§ Task requirements
Copy out the whole aircraft restoration post below, word for word.

— BEGIN Article —

Life has gone on through the degrees of Levels but apart from the further units as per the last post a windfall of Hudson stuff came our way.
One item was one of the adaptor racks (go back to page 6 or 7 here about mounting bomb racks in the bomb bay) and so the chance has come about to add another unit to the bomb bay.
The unit has been stripped, primed and painted (the green thing top of shot) and one of today's missions was the fabrication of the stay from it to the actual bomb rail (the bare metal item obvious from the rear of the adaptor to the rail near the black sway stay...three more to go!
Now we just need more of those adaptor units!
Last Edit: Jun 6, 2020 21:43:00 GMT 12 by denysjones
Enough of this stuff from the far workshop, time for an update from Mossie world. The big fuselage repair continues to take up time without generating visual progress, so we'll leave that for now. In the meantime I have been slowly chipping away at the rear fuselage. Here are a few before and after shots: Looking forward from the rear fuselage hatch:
What it looks like now: A. Bracket for A.1275 beam approach amplifier. Still hunting for one of these. B. Telephone/Mic cables for the TR1143 VHF radio C. and D. Mounts for the TR1143 VHF radio crate. We have the radio but need the crate E. Rudder trim cables. F. Cover for Graviner crash switch and red downward ID lamp. G. Elevator differential and rudder layshaft:
A. Brackets for pneumatic reservoirs. One of these is now installed but of course I forgot to photograph it. B. Compartment lamp C. Bracket for aneroid switch controlling the engine superchargers. We are still after the actual switch. D. Location of the pneumatic and hydraulic panel. We have gradually been acquiring components for this panel, we'll probably have to manufacture the panel itself. E. Insulator for TR1143 VHF radio aerial element
Pneumatic reservoirs waiting to be installed. Note stencil, which George has painstakingly hand cut based upon the original. Most of the stencils we have found inside the aircraft were originally hand-cut according to RNZAF Museum expert Barf:
Looking aft from the fuselage hatch before:
...and now. A. Water drain trap on pitot presure line. B. Insulator for TR1143 VHF radio aerial earth element. C. Cables for R.3078 (top) and R.3121 (bottom) IFF aerials. The aerials for the earlier R.3078 were mounted in the tailplanes with separate aerial leads running either side of the fuselage, this was superseded by the R.3121 with a single type 90/93 blade aerial mounted in the top of the fuselage aft of bulkhead 5. We are still looking for one of these aerials. D. Bracket and connector for the TR1143 VHF radio. The aerial elements run forward, aft and downward from this bracket. E. Pressure venting lines. The pressure venting system uses air from the pressure side of the engine-driven vaccum pumps to pressurise the drop tanks and fuselage fuel tanks. Excess pressure is vented through the bottom of the fuselage via these pipes. F. Openings for green and amber downward ID lamps.

— END Article —
— BEGIN Information given —

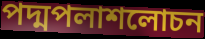
পদ্মপলাশলোচন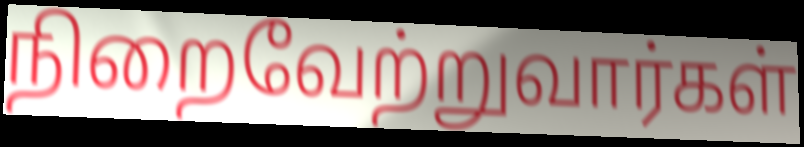
நிறைவேற்றுவார்கள்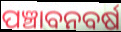
ପଞ୍ଚାବନବର୍ଷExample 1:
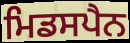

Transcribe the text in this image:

ਮਿਡਸਪੈਨ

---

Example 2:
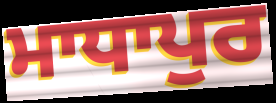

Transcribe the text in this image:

— END Information given —

§ The result
Life has gone on through the degrees of Levels but apart from the further units as per the last post a windfall of Hudson stuff came our way.
One item was one of the adaptor racks (go back to page 6 or 7 here about mounting bomb racks in the bomb bay) and so the chance has come about to add another unit to the bomb bay.
The unit has been stripped, primed and painted (the green thing top of shot) and one of today's missions was the fabrication of the stay from it to the actual bomb rail (the bare metal item obvious from the rear of the adaptor to the rail near the black sway stay...three more to go!
Now we just need more of those adaptor units!
Last Edit: Jun 6, 2020 21:43:00 GMT 12 by denysjones
Enough of this stuff from the far workshop, time for an update from Mossie world. The big fuselage repair continues to take up time without generating visual progress, so we'll leave that for now. In the meantime I have been slowly chipping away at the rear fuselage. Here are a few before and after shots: Looking forward from the rear fuselage hatch:
What it looks like now: A. Bracket for A.1275 beam approach amplifier. Still hunting for one of these. B. Telephone/Mic cables for the TR1143 VHF radio C. and D. Mounts for the TR1143 VHF radio crate. We have the radio but need the crate E. Rudder trim cables. F. Cover for Graviner crash switch and red downward ID lamp. G. Elevator differential and rudder layshaft:
A. Brackets for pneumatic reservoirs. One of these is now installed but of course I forgot to photograph it. B. Compartment lamp C. Bracket for aneroid switch controlling the engine superchargers. We are still after the actual switch. D. Location of the pneumatic and hydraulic panel. We have gradually been acquiring components for this panel, we'll probably have to manufacture the panel itself. E. Insulator for TR1143 VHF radio aerial element
Pneumatic reservoirs waiting to be installed. Note stencil, which George has painstakingly hand cut based upon the original. Most of the stencils we have found inside the aircraft were originally hand-cut according to RNZAF Museum expert Barf:
Looking aft from the fuselage hatch before:
...and now. A. Water drain trap on pitot presure line. B. Insulator for TR1143 VHF radio aerial earth element. C. Cables for R.3078 (top) and R.3121 (bottom) IFF aerials. The aerials for the earlier R.3078 were mounted in the tailplanes with separate aerial leads running either side of the fuselage, this was superseded by the R.3121 with a single type 90/93 blade aerial mounted in the top of the fuselage aft of bulkhead 5. We are still looking for one of these aerials. D. Bracket and connector for the TR1143 VHF radio. The aerial elements run forward, aft and downward from this bracket. E. Pressure venting lines. The pressure venting system uses air from the pressure side of the engine-driven vaccum pumps to pressurise the drop tanks and fuselage fuel tanks. Excess pressure is vented through the bottom of the fuselage via these pipes. F. Openings for green and amber downward ID lamps.